Soda manufacturers have also responded by introducing smaller cans and a wider range of low-calorie beverages, many opting for sweeteners like stevia and monk fruit instead of traditional sugar. Companies such as Coca-Cola, Dr Pepper Snapple, and PepsiCo have pledged to reduce the sugary calories consumed by Americans by 20% by 2025. Manufacturers like Pyure have swiftly launched various stevia-based products as consumer preference shifts away from sugar. Stevia offers a natural sweetness that is 300 times greater than that of sugar, with zero calories and a glycemic index of zero, allowing brands to use significantly less of the ingredient. Unilever, for instance, is incorporating stevia to decrease sugar content in its products without compromising on flavor or mouthfeel.
According to Bloomberg, global consumer packaged goods (CPG) producers reduced sugar and salt in about 20% of their products in 2016 in response to rising consumer demand for healthier options.
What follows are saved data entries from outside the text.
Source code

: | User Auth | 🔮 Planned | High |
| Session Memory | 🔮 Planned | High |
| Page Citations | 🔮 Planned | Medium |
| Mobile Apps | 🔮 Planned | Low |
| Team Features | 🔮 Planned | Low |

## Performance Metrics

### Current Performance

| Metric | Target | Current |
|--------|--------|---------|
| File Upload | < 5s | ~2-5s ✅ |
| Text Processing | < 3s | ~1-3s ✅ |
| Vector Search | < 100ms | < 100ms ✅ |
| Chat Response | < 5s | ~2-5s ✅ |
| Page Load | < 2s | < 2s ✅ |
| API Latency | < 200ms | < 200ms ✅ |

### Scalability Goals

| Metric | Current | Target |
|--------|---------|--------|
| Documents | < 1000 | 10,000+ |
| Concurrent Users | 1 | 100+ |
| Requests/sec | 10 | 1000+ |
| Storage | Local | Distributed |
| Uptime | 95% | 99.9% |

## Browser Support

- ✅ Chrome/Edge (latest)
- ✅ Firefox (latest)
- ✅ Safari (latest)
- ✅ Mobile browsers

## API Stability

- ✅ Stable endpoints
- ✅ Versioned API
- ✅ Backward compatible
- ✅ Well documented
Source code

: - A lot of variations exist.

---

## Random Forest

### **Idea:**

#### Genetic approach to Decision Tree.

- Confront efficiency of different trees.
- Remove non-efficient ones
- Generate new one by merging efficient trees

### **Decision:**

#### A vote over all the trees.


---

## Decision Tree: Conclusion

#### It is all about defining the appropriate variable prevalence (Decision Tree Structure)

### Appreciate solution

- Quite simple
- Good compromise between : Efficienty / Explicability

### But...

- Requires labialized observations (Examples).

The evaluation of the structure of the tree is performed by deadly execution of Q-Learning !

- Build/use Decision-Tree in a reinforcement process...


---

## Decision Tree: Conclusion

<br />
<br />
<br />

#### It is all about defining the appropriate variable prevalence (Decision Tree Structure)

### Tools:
A survey of 102 CPG companies revealed that 180,000 products were reformulated last year alone—double the figures from 2015. If this trend continues—and all signs suggest it will—the adverse effects on the sugar market anticipated in Rabobank’s report could become a reality.
Moreover, the incorporation of ingredients such as calcium citrate malate and cissus quadrangularis into healthier formulations is also gaining traction. These ingredients not only enhance the nutritional profile of products but also align with the growing consumer interest in health and wellness. As this movement toward better-for-you products persists, we may see a further decline in sugar consumption, alongside a rise in the use of beneficial ingredients like calcium citrate malate and cissus quadrangularis to meet evolving dietary preferences.